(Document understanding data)
--------------------------------
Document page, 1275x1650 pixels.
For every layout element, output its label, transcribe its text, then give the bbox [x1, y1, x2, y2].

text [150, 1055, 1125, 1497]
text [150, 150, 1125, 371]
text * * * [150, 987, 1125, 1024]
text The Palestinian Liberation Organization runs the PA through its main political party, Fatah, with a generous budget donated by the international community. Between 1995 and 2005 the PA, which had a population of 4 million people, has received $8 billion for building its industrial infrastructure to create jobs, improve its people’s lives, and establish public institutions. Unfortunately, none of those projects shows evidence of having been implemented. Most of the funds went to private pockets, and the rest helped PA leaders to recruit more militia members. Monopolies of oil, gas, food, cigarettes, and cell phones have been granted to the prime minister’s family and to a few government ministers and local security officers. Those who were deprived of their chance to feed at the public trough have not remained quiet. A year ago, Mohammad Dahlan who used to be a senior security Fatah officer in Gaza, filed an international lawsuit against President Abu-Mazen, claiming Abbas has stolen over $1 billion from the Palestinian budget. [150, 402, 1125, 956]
--------------------------------
Could you reproduce exactly the lines of the entries above, from the one with "For every layout" through the one with "text [150, 1055, 1125, 1497]", and nothing else?

▸ SOLUTION FOR THIS TASK
For every layout element, output its label, transcribe its text, then give the bbox [x1, y1, x2, y2].

text [150, 1055, 1125, 1497]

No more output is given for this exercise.